On the hallway walls are flyers for healthcare, advocacy, and self-care resources. Most that advertise affordable housing require a base income of more than double my salary. It is clear from this there is no solution for families with unemployed parents, or even employed ones with incomes below the living wage, except shelters like mine where there’s only space for 15 families.

The only requirement for staying at the shelter is a daily chore and residents mostly do them at the same time. The most interaction between us occurs then since we need to say things to each other like, “Oh, excuse me,” and “Careful, the floor is wet,” and “Do you need help with that?” It is a peculiar sort of cloister, indeed.


Things are not good at night. Curfew or not, all of us are dealing with our own personal pain, trauma, and demons. Some seem intent on keeping everyone around them awake. One woman often rambles expletive-filled diatribes. Some retreat to the restroom to run the loud plumbing for hours or until the staff discovers their transgression and shuts it off. Sometimes when it is silent, the reality of living in a shelter, away from my children, is even harder to cope with.

Clients have the luxury of a fire escape with a table big enough for two people to sit so I play solitaire sometimes. One of the elderly residents and I share our stories, kind of. She too, is a survivor of domestic violence, or so she claims. At dusk, we watch the lights on the planes descend as they arrive at San Jose Mineta International Airport.

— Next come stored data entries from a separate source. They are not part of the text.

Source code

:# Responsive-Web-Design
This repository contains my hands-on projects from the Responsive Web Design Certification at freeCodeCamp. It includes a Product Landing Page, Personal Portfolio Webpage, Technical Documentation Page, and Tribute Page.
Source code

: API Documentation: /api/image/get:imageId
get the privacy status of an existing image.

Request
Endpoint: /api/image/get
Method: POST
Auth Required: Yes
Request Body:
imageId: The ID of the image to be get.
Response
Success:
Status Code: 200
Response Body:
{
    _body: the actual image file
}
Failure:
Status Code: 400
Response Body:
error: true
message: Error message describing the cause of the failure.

For me, by God’s grace, mornings are filled with a sense of starting over, even though they come far too quickly, and now, as fall begins, they start in the pitch-black dark. Breakfast and all the meals are always terrible, at least for someone like me who has lived with the privilege of milk and fresh fruit available. That is not the case in the shelter. I was unaware of a food shortage before I was homeless; I assumed there was plenty of food for everyone. I make it a point to leave the shelter early in the morning. I am still not sure why I do this.

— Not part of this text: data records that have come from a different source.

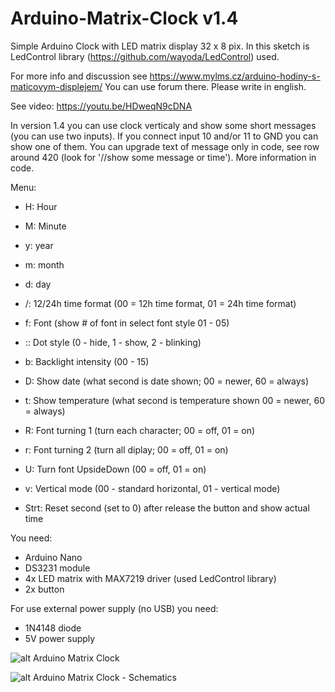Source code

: # Arduino-Matrix-Clock v1.4

Simple Arduino Clock with LED matrix display 32 x 8 pix. In this sketch is LedControl library (https://github.com/wayoda/LedControl) used.

For more info and discussion see https://www.mylms.cz/arduino-hodiny-s-maticovym-displejem/ You can use forum there. Please write in english.

See video: https://youtu.be/HDweqN9cDNA

In version 1.4 you can use clock verticaly and show some short messages (you can use two inputs). If you connect input 10 and/or 11 to GND you can show one of them. You can upgrade text of message only in code, see row around 420 (look for '//show some message or time'). More information in code.

Menu:
- H: Hour
- M: Minute

- y: year
- m: month
- d: day

- /: 12/24h time format (00 = 12h time format, 01 = 24h time format)
- f: Font (show # of font in select font style 01 - 05)
- :: Dot style (0 - hide, 1 - show, 2 - blinking)
- b: Backlight intensity (00 - 15)
- D: Show date (what second is date shown; 00 = newer, 60 = always)
- t: Show temperature (what second is temperature shown 00 = newer, 60 = always)
- R: Font turning 1 (turn each character; 00 = off, 01 = on)
- r: Font turning 2 (turn all diplay; 00 = off, 01 = on)
- U: Turn font UpsideDown (00 = off, 01 = on)
- v: Vertical mode (00 - standard horizontal, 01 - vertical mode)
- Strt: Reset second (set to 0) after release the button and show actual time

You need:
- Arduino Nano
- DS3231 module
- 4x LED matrix with MAX7219 driver (used LedControl library)
- 2x button


For use external power supply (no USB) you need:
- 1N4148 diode
- 5V power supply

![alt Arduino Matrix Clock](https://www.mylms.cz/wp-content/uploads/2018/06/arduino-matrix-clock-1.jpg)

![alt Arduino Matrix Clock - Schematics](https://www.mylms.cz/wp-content/uploads/2018/06/arduino-matrix-clock-9.png)
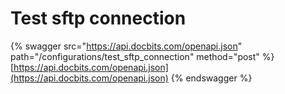 # Test sftp connection

{% swagger src="https://api.docbits.com/openapi.json" path="/configurations/test_sftp_connection" method="post" %}
[https://api.docbits.com/openapi.json](https://api.docbits.com/openapi.json)
{% endswagger %}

"Sometimes when it is silent, the reality of living in a shelter, away from my children, is even harder to cope with."

Around a week ago, I attended morning mass at St. John Vianney. I love worshiping in the older San Jose churches. As a newly homeless person, being in a place of history is something I am growing to appreciate more; it helps me feel I am a part of that greater Church history as a Catholic, and that I am not the sum of my own sad history.

During the kiss of peace, I gesture to the strangers in the pews. I pray for the women at the shelter, and my own circumstances. At some point I always become deeply aware of how impossible it is to tell by my appearance that I am homeless. It is a good lesson that we never truly know what crosses our fellow mass-goers are carrying.

That at mass we come together as fellow sufferers, and there, in God’s house, we are never without shelter.